Working with Rational Coefficients
Working with rational coefficients is similar to what we do with integers. If the rational coefficients are given in terms of fractions and not decimals then we have to make the denominators of the fraction the same by multiplying. For example,
𝑥/2 + 𝑥/3
What is the common multiple of 2 and 3 which we can get? There are many answers such as 6, 12, 18, etc. But the lowest one is 6. (Remember Lowest common multiple?)

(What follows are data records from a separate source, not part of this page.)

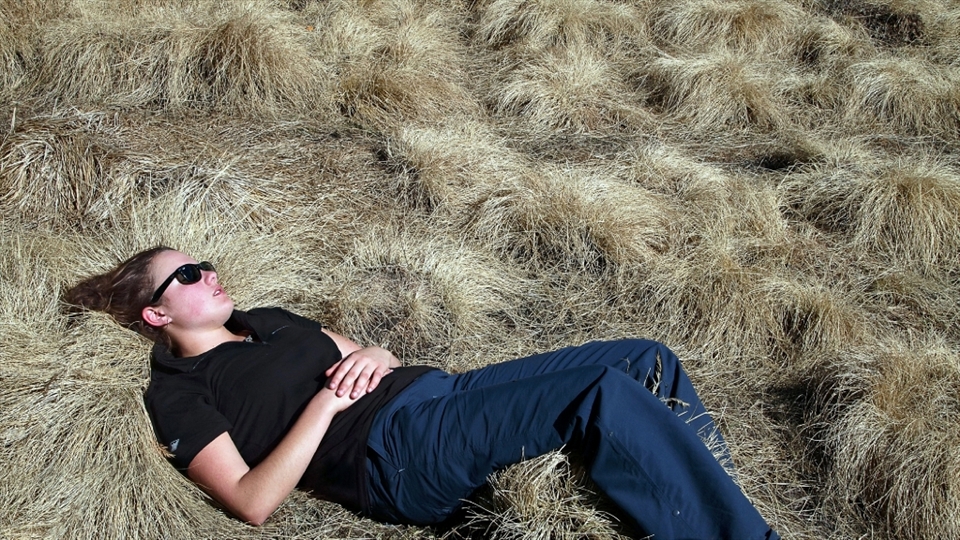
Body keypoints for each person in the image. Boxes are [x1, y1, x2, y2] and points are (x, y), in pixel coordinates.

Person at [64, 246, 780, 540]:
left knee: (643, 359)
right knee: (599, 390)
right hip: (394, 453)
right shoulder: (182, 391)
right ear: (155, 314)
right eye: (187, 277)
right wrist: (325, 406)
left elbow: (366, 355)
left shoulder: (267, 321)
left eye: (206, 265)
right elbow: (252, 503)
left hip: (440, 394)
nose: (209, 276)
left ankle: (709, 489)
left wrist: (375, 352)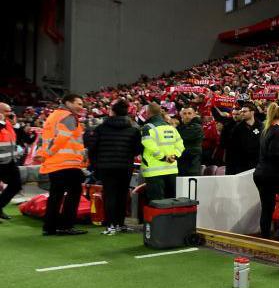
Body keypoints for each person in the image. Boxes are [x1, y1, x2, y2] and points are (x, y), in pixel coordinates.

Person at [86, 101, 141, 235]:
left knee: (109, 195)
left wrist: (96, 165)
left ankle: (110, 225)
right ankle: (120, 224)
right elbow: (137, 150)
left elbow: (92, 148)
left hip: (106, 167)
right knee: (122, 195)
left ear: (113, 112)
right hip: (125, 166)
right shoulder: (133, 129)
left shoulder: (100, 128)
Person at [36, 94, 88, 235]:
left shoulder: (53, 116)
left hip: (55, 163)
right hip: (67, 163)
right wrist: (48, 154)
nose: (81, 107)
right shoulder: (68, 117)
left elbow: (47, 139)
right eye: (78, 103)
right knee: (74, 192)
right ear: (68, 103)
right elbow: (61, 139)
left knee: (56, 195)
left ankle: (49, 227)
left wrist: (44, 155)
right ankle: (66, 225)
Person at [253, 103, 279, 239]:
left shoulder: (266, 130)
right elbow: (273, 154)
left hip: (260, 173)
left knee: (267, 207)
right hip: (271, 174)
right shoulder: (277, 132)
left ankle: (266, 237)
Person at [140, 102, 184, 201]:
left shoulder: (147, 128)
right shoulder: (171, 128)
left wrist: (163, 157)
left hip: (153, 172)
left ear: (148, 113)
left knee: (156, 203)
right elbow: (180, 145)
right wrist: (174, 156)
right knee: (171, 202)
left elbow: (149, 146)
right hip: (171, 169)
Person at [224, 102, 261, 175]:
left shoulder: (261, 126)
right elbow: (231, 149)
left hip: (257, 165)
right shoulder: (237, 128)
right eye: (242, 112)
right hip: (241, 166)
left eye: (245, 111)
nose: (242, 113)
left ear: (252, 112)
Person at [0, 102, 22, 219]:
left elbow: (19, 137)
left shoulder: (7, 123)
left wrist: (14, 124)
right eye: (6, 111)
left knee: (16, 185)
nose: (10, 113)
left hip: (9, 161)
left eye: (10, 111)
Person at [176, 106, 203, 177]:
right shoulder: (180, 127)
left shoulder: (197, 127)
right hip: (181, 163)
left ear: (194, 115)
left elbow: (182, 136)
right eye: (184, 113)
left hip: (192, 165)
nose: (187, 115)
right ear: (181, 115)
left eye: (189, 113)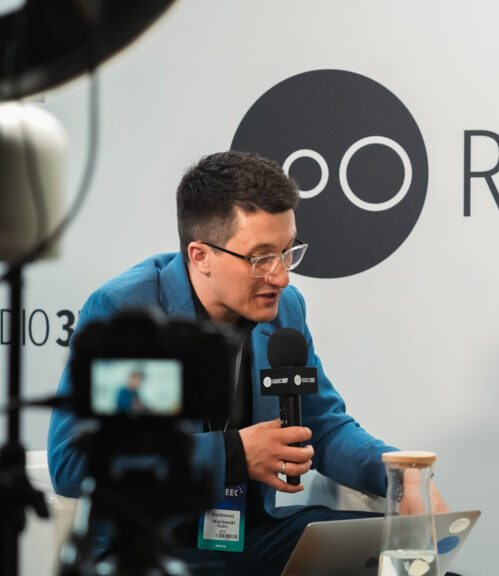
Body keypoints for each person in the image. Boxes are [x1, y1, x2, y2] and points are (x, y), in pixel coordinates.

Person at [47, 151, 446, 575]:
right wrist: (234, 454)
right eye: (260, 258)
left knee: (404, 559)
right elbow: (74, 463)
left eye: (288, 251)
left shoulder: (283, 310)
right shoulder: (131, 315)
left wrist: (399, 474)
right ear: (200, 256)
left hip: (249, 537)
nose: (281, 277)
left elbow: (322, 430)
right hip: (149, 546)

(𝑥 x 3)/(2 x 3) + (𝑥 x 2)/(3 x 2)
=3𝑥/6 + 2𝑥/6
=5𝑥/6
It can also be said that when 𝑥/2 and 𝑥/3 are added it becomes the same as 5/6 times 𝑥.
When one of the operating coefficients is rational and the other is an integer, the LCM is the denominator of the coefficient expressed as a ratio and the integer is supposed to have a denominator as the coefficient.
Problems relating percentages
If 40 has to be decreased by 8 percent, 8 percent of 40 is calculated at first and then the quantity is deducted from 40.
That is 40-8% of 40
= 40-(8/100) x 40
= 40-0.08x40
= 40 x (1-0.08)
= 40 x 0.92
This shows that when a number is decreased or increased by a certain percentage, it can be found by multiplying the given number with a particular factor. If a number has to increase by 5 percent then, it should be multiplied by 1+0.05 or 1.05 and if it decreases by 5 percent then it should be multiplied by 1-0.05 or 0.95. Here the number 0.05 is found by dividing the given percentage 5 by 100.
What happens when 70𝑥 is increased by 30%?
= 70𝑥 + 30% of 70𝑥
= 70𝑥 + (30/100) x 70𝑥
= 70𝑥 + 21𝑥
= 91𝑥